Description
This assignment will give you hands-on experience in building text classification models, using the application of email spam filtering. The target variable represents whether an email is either spam (1) or non-spam (0). Follow the directions and answer following questions.
Question 1
Explore different ways to improve the classification performance (accuracy or expected cost). You can consider Do the following:
- Feature representation: Compare 3 feature representations; binary vs. frequency vs. tf-idf
- Classifier: compare 3 classifiers of your choice such as decision trees, neural nets, etc.
- OPTIONAL: Feature selection: different feature/attribute selection methods or parameters (extra credit)
Report the evaluation results of your model using split training and testing. Report the following:
- Precision and Recall by Class
- Confusion Matrix.
Question 2
Calculate the total cost and expected cost (per email) based on the confusion matrix you obtained in question.
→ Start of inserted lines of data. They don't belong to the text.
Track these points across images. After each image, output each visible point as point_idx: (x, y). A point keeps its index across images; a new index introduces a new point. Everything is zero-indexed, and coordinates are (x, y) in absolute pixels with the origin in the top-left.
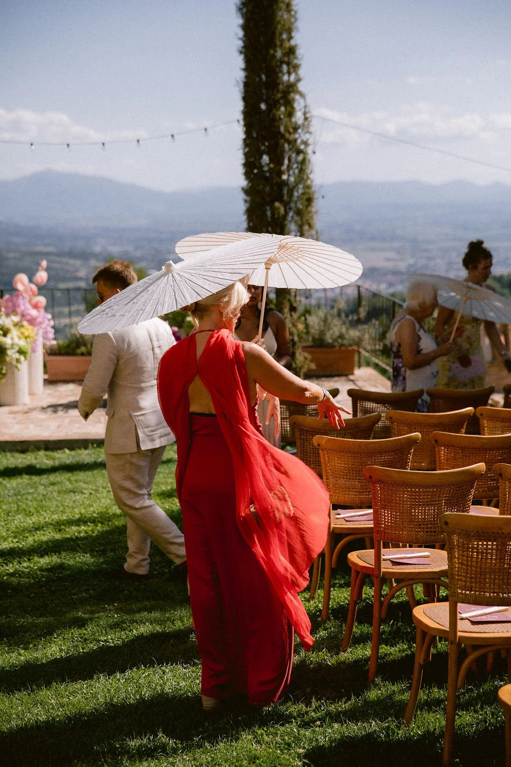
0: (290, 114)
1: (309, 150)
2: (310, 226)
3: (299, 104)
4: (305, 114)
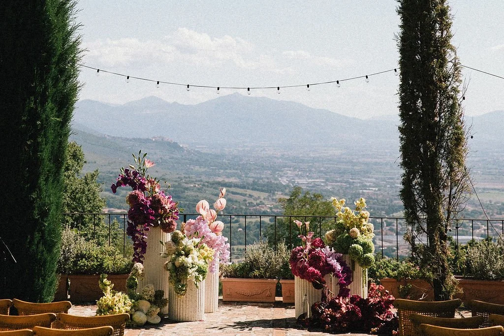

Assume the cost for each mis-classified email from Spam to Non-spam is 5, and from Non-spam to Spam is 100.
[Hint: be careful with the dimensions of the confusion matrix: which are the “actuals” and which are the “predictions”?]
Based on your observation, please analyze which combination of feature and classifier is the best.
Question 3 (Extra credit)
Run 10-fold cross-validation instead of split sample. Does your conclusion still hold? If the observation is different, could you analyze the cause?